VRAGEN EN OPDRACHTEN:
**1)** Waarom verwierp de Hoge Raad volgens de samenvatting over de naheffingsaanslag het standpunt dat de overkapping niet wezenlijk verschilde van een zeildoek? Antwoord in één tot drie zinnen.
**2)** Bewerk een stuk van de samenvatting over de naheffingsaanslag: geef alles van "In deze zaak" tot en met "in cassatie ging." opnieuw weer, en zet daarbij "belastinginspecteur" in plaats van "Inspecteur".
**3)** Ga verder met de samenvatting over de naheffingsaanslag en begin na de laatste zin die er staat.

AANGELEVERDE TEKST:
ECLI:NL:HR:2012:BW7713

Hoge Raad

Datum uitspraak
8 juni 2012
Publicatiedatum
5 april 2013
Zaaknummer
11/01688
Instantie
Hoge Raad
Type
Uitspraak
Rechtsgebied
Bestuursrecht; Belastingrecht
Procedures
  • Cassatie
Rechters
Vindplaatsen
  • Rechtspraak.nl
AI samenvatting door LexboostAutomatisch gegenereerd

Hoge Raad oordeelt over naheffingsaanslag motorrijtuigenbelasting en de kwalificatie van een auto met kunststof overkapping

In deze zaak heeft de Hoge Raad op 8 juni 2012 uitspraak gedaan in een cassatieprocedure betreffende een naheffingsaanslag in de motorrijtuigenbelasting. De belanghebbende, houder van een motorrijtuig met een dubbele cabine en een laadruimte, had een naheffingsaanslag ontvangen voor het tijdvak van 21 januari 2007 tot en met 20 januari 2008, alsmede een boete. De Inspecteur had de naheffingsaanslag gehandhaafd na bezwaar, en de Rechtbank te Haarlem had het beroep van de belanghebbende ongegrond verklaard. Het Hof te Amsterdam bevestigde deze uitspraak, waarna de belanghebbende in cassatie ging.

De Hoge Raad heeft vastgesteld dat de auto van de belanghebbende, die was voorzien van een polyester overkapping, niet voldeed aan de voorwaarden van de Wet op de motorrijtuigenbelasting 1994. De overkapping, die eenvoudig te verwijderen was, leidde tot een laadruimte met een hoogte van 106 centimeter, terwijl de wet een minimale hoogte van 130 centimeter vereist. Het Hof had geoordeeld dat de overkapping de auto niet als bestelauto kwalificeerde, en de Hoge Raad heeft dit oordeel bevestigd. De Hoge Raad verwierp het standpunt van de belanghebbende dat de overkapping niet wezenlijk verschilde van een zeildoek, en benadrukte dat een harde kunststof overkapping een dichte laadruimte creëert die niet meer te vergelijken is met een open laadbak.

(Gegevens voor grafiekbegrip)
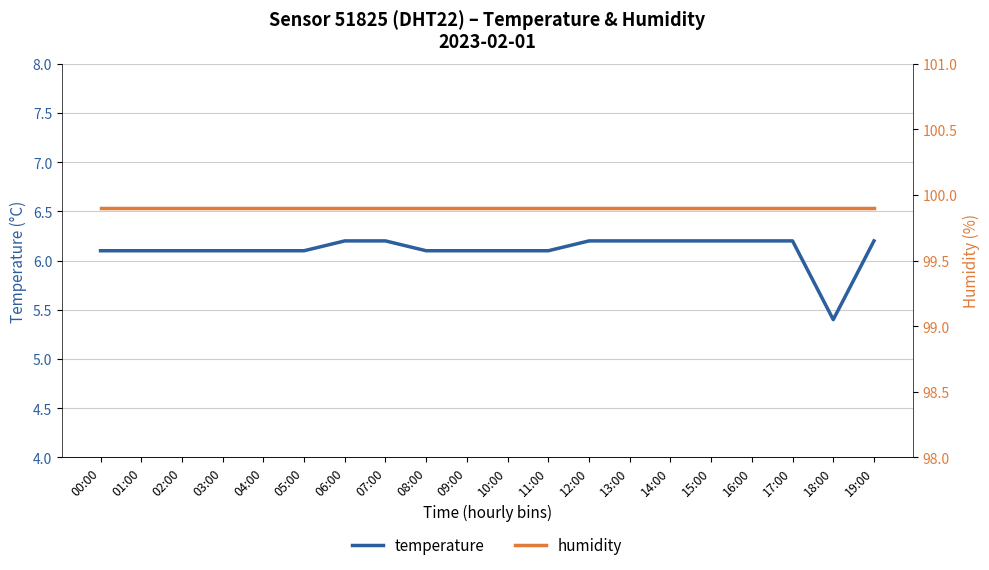

What is the value of the temperature point at the 11th from the left?

6.1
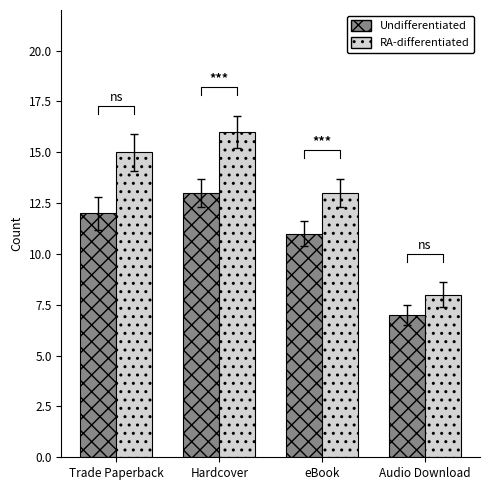

What is the greatest value displayed?

16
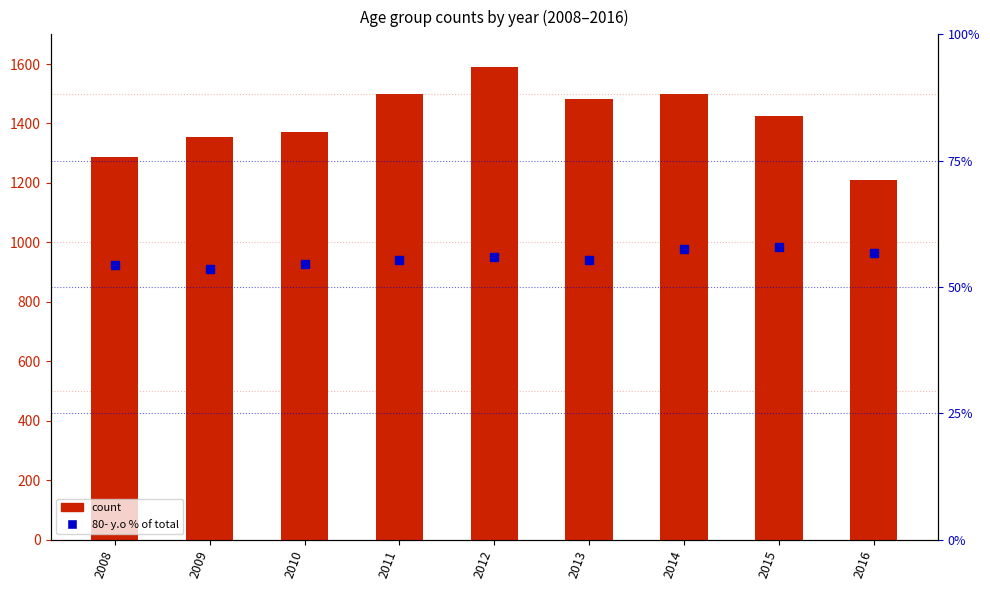

Between 2012 and 2013, which series saw the biggest shift?

total count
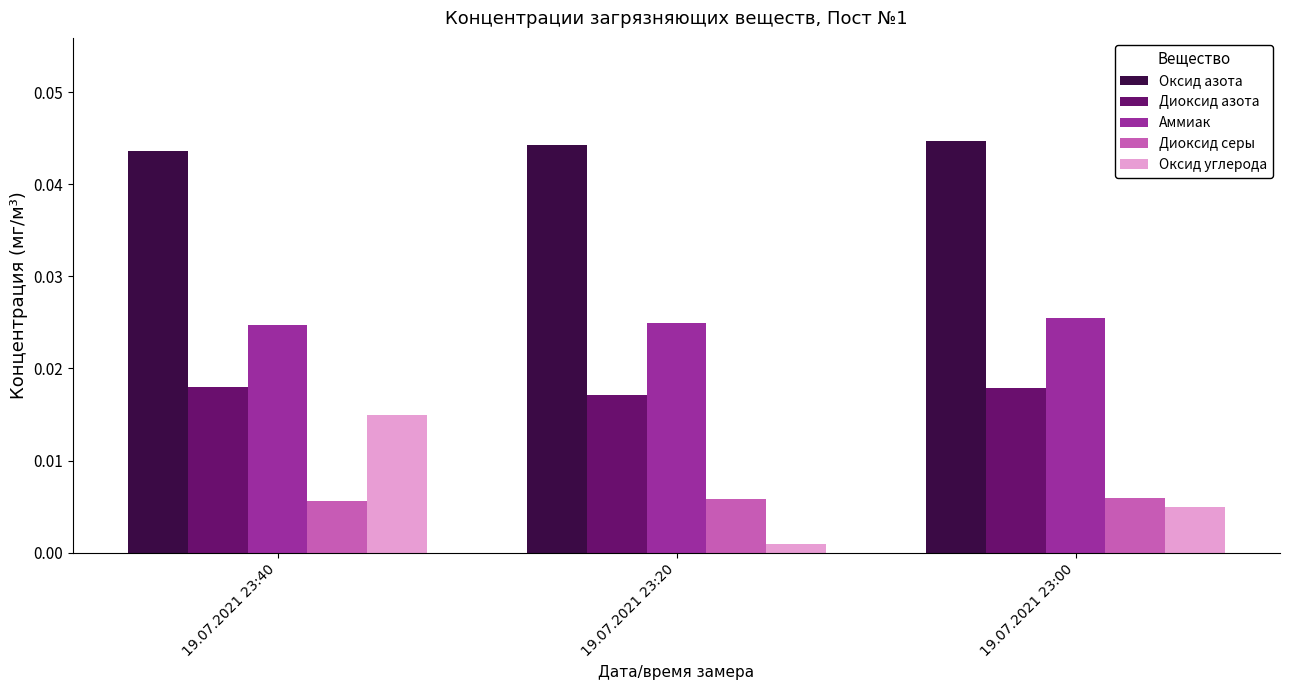

How many bars are there in each group?

5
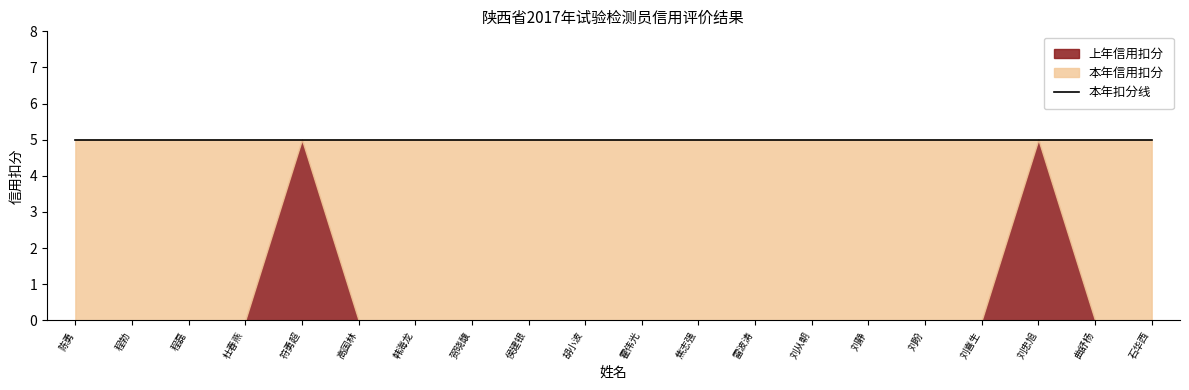

List the labels in order of 本年信用扣分 value, largest first.

陈勇, 程勃, 程磊, 杜春燕, 符勇超, 高国林, 韩海龙, 贺晓馥, 侯建银, 胡小波, 霍伟光, 焦志强, 雷波涛, 刘从朝, 刘静, 刘盼, 刘喜生, 刘忠旭, 曲舒杨, 石华西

ANTWOORDEN:
**1)** Volgens de Hoge Raad creëert een harde kunststof overkapping een dichte laadruimte. Die is niet meer te vergelijken met een open laadbak.

**2)**
In deze zaak heeft de Hoge Raad op 8 juni 2012 uitspraak gedaan in een cassatieprocedure betreffende een naheffingsaanslag in de motorrijtuigenbelasting. De belanghebbende, houder van een motorrijtuig met een dubbele cabine en een laadruimte, had een naheffingsaanslag ontvangen voor het tijdvak van 21 januari 2007 tot en met 20 januari 2008, alsmede een boete. De belastinginspecteur had de naheffingsaanslag gehandhaafd na bezwaar, en de Rechtbank te Haarlem had het beroep van de belanghebbende ongegrond verklaard. Het Hof te Amsterdam bevestigde deze uitspraak, waarna de belanghebbende in cassatie ging.

**3)**
De Hoge Raad verklaarde het beroep in cassatie ongegrond, en oordeelde dat de eerdere uitspraken van de Rechtbank en het Hof juist waren. De proceskosten werden niet toegewezen, omdat de Hoge Raad geen termen aanwezig achtte voor een veroordeling in de proceskosten. Dit arrest is van belang voor de kwalificatie van voertuigen in het kader van de motorrijtuigenbelasting en de interpretatie van de relevante wetgeving.

Uitspraak

8 juni 2012
nr. 11/01688
Arrest
gewezen op het beroep in cassatie van X te Z (hierna: belanghebbende) tegen de uitspraak van het Gerechtshof te Amsterdam van 17 februari 2011, nr. P09/00703, betreffende een naheffingsaanslag in de motorrijtuigenbelasting en de daarbij gegeven boetebeschikking.
1. Het geding in feitelijke instanties
Aan belanghebbende is een naheffingsaanslag in de motorrijtuigenbelasting opgelegd, berekend over het tijdvak 21 januari 2007 tot en met 20 januari 2008, alsmede een boete. De naheffingsaanslag en de boetebeschikking zijn, na daartegen gemaakt bezwaar, bij in één geschrift vervatte uitspraken van de Inspecteur gehandhaafd.
De Rechtbank te Haarlem (nr. AWB 08/6555) heeft het tegen die uitspraken ingestelde beroep ongegrond verklaard.
Belanghebbende heeft tegen de uitspraak van de Rechtbank hoger beroep ingesteld bij het Hof.
Het Hof heeft de uitspraak van de Rechtbank bevestigd. De uitspraak van het Hof is aan dit arrest gehecht.
2. Geding in cassatie
Belanghebbende heeft tegen 's Hofs uitspraak beroep in cassatie ingesteld. Het beroepschrift in cassatie is aan dit arrest gehecht en maakt daarvan deel uit.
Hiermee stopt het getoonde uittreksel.